All entries below are to be retyped in full, precisely as they appear.

:: Data for this exercise ::

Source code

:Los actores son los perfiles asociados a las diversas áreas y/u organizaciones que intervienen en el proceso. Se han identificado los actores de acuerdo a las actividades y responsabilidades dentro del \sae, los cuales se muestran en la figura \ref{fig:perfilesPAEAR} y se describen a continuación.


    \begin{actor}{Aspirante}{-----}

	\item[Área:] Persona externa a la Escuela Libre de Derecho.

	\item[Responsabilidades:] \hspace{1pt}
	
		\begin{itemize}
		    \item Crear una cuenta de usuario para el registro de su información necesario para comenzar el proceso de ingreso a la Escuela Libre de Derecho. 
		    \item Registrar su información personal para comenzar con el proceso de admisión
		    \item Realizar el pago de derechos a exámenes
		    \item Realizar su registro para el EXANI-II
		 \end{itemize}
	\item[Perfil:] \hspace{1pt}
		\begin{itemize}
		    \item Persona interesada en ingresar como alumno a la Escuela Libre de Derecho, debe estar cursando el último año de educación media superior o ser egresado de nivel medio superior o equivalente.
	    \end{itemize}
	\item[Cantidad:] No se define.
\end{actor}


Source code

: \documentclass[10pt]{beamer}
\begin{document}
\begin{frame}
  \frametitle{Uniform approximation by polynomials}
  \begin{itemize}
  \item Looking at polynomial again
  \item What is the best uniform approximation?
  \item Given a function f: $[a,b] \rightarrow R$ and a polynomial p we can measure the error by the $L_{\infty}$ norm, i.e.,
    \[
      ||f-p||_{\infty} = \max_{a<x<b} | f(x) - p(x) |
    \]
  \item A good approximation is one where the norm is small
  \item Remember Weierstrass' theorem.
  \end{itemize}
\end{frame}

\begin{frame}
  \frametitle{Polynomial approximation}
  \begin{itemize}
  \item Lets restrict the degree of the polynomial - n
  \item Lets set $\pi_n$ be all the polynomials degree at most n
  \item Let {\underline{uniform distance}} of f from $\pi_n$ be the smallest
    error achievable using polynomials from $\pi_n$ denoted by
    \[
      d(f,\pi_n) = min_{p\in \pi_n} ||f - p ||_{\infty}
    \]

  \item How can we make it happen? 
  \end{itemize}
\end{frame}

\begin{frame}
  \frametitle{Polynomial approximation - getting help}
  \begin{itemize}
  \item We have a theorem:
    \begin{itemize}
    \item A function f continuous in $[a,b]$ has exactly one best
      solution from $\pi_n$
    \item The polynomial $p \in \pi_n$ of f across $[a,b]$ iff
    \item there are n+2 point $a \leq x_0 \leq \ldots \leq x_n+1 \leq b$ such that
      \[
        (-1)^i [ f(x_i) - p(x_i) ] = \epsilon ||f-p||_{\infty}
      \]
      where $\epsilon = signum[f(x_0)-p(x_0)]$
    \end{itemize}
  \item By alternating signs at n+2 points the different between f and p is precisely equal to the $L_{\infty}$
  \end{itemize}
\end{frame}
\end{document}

:::

_Worked solution_
Source code

:Los actores son los perfiles asociados a las diversas áreas y/u organizaciones que intervienen en el proceso. Se han identificado los actores de acuerdo a las actividades y responsabilidades dentro del \sae, los cuales se muestran en la figura \ref{fig:perfilesPAEAR} y se describen a continuación.


    \begin{actor}{Aspirante}{-----}

	\item[Área:] Persona externa a la Escuela Libre de Derecho.

	\item[Responsabilidades:] \hspace{1pt}
	
		\begin{itemize}
		    \item Crear una cuenta de usuario para el registro de su información necesario para comenzar el proceso de ingreso a la Escuela Libre de Derecho. 
		    \item Registrar su información personal para comenzar con el proceso de admisión
		    \item Realizar el pago de derechos a exámenes
		    \item Realizar su registro para el EXANI-II
		 \end{itemize}
	\item[Perfil:] \hspace{1pt}
		\begin{itemize}
		    \item Persona interesada en ingresar como alumno a la Escuela Libre de Derecho, debe estar cursando el último año de educación media superior o ser egresado de nivel medio superior o equivalente.
	    \end{itemize}
	\item[Cantidad:] No se define.
\end{actor}


Source code

: \documentclass[10pt]{beamer}
\begin{document}
\begin{frame}
  \frametitle{Uniform approximation by polynomials}
  \begin{itemize}
  \item Looking at polynomial again
  \item What is the best uniform approximation?
  \item Given a function f: $[a,b] \rightarrow R$ and a polynomial p we can measure the error by the $L_{\infty}$ norm, i.e.,
    \[
      ||f-p||_{\infty} = \max_{a<x<b} | f(x) - p(x) |
    \]
  \item A good approximation is one where the norm is small
  \item Remember Weierstrass' theorem.
  \end{itemize}
\end{frame}

\begin{frame}
  \frametitle{Polynomial approximation}
  \begin{itemize}
  \item Lets restrict the degree of the polynomial - n
  \item Lets set $\pi_n$ be all the polynomials degree at most n
  \item Let {\underline{uniform distance}} of f from $\pi_n$ be the smallest
    error achievable using polynomials from $\pi_n$ denoted by
    \[
      d(f,\pi_n) = min_{p\in \pi_n} ||f - p ||_{\infty}
    \]

  \item How can we make it happen? 
  \end{itemize}
\end{frame}

\begin{frame}
  \frametitle{Polynomial approximation - getting help}
  \begin{itemize}
  \item We have a theorem:
    \begin{itemize}
    \item A function f continuous in $[a,b]$ has exactly one best
      solution from $\pi_n$
    \item The polynomial $p \in \pi_n$ of f across $[a,b]$ iff
    \item there are n+2 point $a \leq x_0 \leq \ldots \leq x_n+1 \leq b$ such that
      \[
        (-1)^i [ f(x_i) - p(x_i) ] = \epsilon ||f-p||_{\infty}
      \]
      where $\epsilon = signum[f(x_0)-p(x_0)]$
    \end{itemize}
  \item By alternating signs at n+2 points the different between f and p is precisely equal to the $L_{\infty}$
  \end{itemize}
\end{frame}
\end{document}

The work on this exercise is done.